I will not go through all of what I have written because much of it is jargon covering what the Government proposes to introduce in its legislation and the Minister of State will deal with that. It is very important to bring a human aspect to such a debate. If one can humanise an issue such as this, one surpasses politics. I am very close to where Senator Quinn is coming from and agree with him that it is all about maintaining and saving lives.

Approximately four years ago, through politics, I was involved in a very sad case of a young woman in her early 40s who came from a very troubled background and who had attempted self-harm on two occasions. She attempted it on a third occasion by taking paracetamol with whiskey. She was a young professional woman, an accountant, and although she had come from a very troubled background, she was very bright and intelligent and had put herself through college. She turned out to be a wonderful young professional woman. She was admitted to a Dublin hospital and it was discovered her liver was severely damaged. Her family was called in — it was at this stage I was invited to become involved — and told that because she had self-harmed, she would not be looked on as an ideal candidate for a liver transplant. She was 42 years of age and was on her death bed pleading that she wanted to live. She was put on the waiting list, but did not live long enough to be called.

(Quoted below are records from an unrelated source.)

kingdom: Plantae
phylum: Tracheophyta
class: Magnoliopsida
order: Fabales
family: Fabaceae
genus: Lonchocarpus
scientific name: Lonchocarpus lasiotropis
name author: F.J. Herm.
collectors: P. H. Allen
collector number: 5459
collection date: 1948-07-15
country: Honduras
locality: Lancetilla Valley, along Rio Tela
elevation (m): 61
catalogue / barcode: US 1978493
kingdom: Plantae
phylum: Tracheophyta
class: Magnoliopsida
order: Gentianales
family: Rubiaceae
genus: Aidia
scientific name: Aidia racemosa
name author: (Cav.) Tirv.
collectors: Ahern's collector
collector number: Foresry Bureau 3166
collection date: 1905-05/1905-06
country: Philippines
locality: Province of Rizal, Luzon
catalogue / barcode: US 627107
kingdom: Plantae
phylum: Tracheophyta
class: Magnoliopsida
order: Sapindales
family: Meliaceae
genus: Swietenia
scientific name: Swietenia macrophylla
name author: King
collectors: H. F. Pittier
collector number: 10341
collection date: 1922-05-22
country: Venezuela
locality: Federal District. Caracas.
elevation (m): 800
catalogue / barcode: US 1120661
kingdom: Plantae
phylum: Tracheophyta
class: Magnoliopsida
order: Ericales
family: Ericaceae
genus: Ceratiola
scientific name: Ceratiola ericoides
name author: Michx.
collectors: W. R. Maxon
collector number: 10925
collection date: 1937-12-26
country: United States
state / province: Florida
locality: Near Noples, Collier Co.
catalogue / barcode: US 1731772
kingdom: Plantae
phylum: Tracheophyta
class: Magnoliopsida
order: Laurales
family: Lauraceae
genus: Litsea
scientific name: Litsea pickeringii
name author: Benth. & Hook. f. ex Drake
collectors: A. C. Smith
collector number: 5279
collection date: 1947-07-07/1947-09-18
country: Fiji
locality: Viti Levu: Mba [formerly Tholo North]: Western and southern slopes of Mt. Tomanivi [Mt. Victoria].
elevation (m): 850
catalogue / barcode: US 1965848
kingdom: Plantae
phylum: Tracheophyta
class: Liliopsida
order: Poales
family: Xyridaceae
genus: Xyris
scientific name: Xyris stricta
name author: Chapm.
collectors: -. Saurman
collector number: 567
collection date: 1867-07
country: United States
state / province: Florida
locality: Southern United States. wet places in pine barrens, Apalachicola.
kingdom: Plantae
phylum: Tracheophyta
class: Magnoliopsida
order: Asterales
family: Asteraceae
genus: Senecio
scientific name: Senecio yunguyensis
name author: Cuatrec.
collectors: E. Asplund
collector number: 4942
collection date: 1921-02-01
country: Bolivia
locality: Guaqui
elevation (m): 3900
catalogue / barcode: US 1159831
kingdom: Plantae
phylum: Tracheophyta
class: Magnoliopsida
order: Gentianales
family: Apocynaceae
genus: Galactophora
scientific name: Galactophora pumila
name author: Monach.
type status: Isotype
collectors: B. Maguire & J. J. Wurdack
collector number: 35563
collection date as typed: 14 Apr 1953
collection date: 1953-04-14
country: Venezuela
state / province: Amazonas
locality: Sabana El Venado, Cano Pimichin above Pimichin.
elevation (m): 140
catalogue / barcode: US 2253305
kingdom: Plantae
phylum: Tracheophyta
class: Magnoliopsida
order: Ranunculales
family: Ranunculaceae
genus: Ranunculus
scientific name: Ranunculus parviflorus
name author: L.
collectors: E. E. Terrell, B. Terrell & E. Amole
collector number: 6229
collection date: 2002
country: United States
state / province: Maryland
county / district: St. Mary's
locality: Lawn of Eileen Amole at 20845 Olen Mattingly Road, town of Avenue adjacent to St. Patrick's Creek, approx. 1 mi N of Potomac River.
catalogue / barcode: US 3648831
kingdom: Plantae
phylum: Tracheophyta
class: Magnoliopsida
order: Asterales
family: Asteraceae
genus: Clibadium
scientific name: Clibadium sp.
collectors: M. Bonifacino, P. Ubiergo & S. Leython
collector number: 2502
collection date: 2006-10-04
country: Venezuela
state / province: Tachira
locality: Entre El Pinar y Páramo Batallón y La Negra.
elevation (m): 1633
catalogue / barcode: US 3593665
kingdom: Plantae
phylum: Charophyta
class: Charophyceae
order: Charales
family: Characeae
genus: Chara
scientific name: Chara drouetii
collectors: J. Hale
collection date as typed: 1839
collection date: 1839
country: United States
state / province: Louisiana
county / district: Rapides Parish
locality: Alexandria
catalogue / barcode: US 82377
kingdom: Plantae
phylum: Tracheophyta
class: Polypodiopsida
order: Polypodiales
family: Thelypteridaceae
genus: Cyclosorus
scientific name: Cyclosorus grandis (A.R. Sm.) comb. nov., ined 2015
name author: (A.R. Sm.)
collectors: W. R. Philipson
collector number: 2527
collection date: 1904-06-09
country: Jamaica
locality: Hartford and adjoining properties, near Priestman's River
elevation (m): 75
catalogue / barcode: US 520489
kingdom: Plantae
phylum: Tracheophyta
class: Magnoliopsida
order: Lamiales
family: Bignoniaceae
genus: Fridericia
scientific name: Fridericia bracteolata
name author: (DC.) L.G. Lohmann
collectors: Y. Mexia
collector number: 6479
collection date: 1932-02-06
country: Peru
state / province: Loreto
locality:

It is important these stories are told. There is a belief among the medical profession, probably because organs are so few and precious, that there must be criteria with regard to who will or will not receive a donated organ. However, it is difficult to watch a young woman lying in a bed with her family around her. The family of that young woman is still traumatised four years on and I am sure their pain will be as real in 44 years' time.

Like Senator Quinn, I have a story to tell about organ donation. My brother-in-law in the US had a liver transplant 14 months ago. He was the father of three young children from seven years of age down to two years of age and was at death's door. The whole family was so anxious that I inquired in Dublin whether a transplant could be done any quicker if he returned to Ireland, but in the middle of the night he got the phone call and he got to a hospital. Now, 14 months later he is doing remarkably well. He was home in Ireland during the summer and it was great to see him playing football with his young children again.

My brother-in-law's story was broadcast in the US as part of a breakfast TV programme because the mother of the young male donor, who was involved in a road traffic accident, wanted to meet the recipients of her son's organs. Just as in the story told by Senator Quinn, the two families have come together and send birthday and Christmas cards to each other, although they come from very different backgrounds. There is great love and affection between them. There is gratitude on the part of the recipient for his extended life and joy in the donor family because they have contributed to saving lives by donating their son's organs.

I urge Senator Quinn to keep this valuable Bill on the agenda, but to wait and see what may be introduced by the Minister for Health. We are close on the issue and may find common ground, as happened previously on another Bill with which Senator Quinn was involved. I thank him for bringing his important Bill before us.